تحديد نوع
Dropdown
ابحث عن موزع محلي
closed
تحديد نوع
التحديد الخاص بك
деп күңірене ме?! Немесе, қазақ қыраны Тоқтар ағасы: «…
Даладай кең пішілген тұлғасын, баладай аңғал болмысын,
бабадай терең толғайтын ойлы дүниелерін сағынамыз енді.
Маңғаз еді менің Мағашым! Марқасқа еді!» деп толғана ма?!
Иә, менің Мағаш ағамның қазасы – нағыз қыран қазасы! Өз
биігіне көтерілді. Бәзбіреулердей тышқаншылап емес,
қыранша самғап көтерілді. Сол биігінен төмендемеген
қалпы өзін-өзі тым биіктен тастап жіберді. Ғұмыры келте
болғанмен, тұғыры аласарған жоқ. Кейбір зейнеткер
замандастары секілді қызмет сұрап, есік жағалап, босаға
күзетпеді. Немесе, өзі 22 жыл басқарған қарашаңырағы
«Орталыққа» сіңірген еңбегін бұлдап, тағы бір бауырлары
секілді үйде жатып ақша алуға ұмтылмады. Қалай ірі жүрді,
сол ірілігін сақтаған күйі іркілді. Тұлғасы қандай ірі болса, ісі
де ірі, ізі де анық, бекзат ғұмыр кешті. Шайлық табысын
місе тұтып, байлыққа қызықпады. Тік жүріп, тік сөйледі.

********

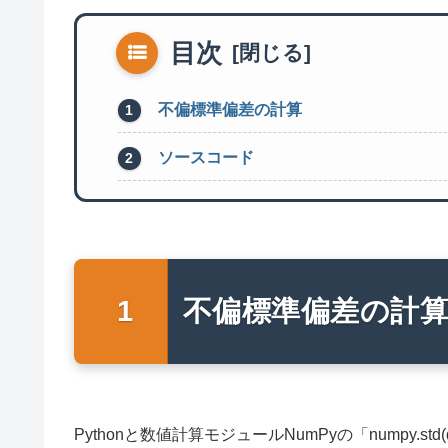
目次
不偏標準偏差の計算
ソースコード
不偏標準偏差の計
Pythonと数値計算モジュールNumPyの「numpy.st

********

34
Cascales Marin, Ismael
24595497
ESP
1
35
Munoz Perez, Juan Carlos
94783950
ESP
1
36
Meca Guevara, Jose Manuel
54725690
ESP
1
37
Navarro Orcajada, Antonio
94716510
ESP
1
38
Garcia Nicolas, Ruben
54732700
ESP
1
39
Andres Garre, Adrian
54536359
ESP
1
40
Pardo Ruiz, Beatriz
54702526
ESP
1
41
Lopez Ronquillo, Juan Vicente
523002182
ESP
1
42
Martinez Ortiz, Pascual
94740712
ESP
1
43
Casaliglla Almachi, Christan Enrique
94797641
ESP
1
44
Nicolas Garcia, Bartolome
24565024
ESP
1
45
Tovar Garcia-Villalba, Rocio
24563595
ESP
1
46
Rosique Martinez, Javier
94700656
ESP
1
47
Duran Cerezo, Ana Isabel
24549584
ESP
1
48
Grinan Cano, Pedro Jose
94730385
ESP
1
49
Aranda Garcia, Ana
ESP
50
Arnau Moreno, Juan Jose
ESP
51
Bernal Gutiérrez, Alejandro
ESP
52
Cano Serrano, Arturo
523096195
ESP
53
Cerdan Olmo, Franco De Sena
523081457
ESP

********

> **TO-DO ITEM**:
Select every line in the items above that contains the string "Cano", and copy each one. Match case exactly.

> **TASK ANSWER**:
Grinan Cano, Pedro Jose
Cano Serrano, Arturo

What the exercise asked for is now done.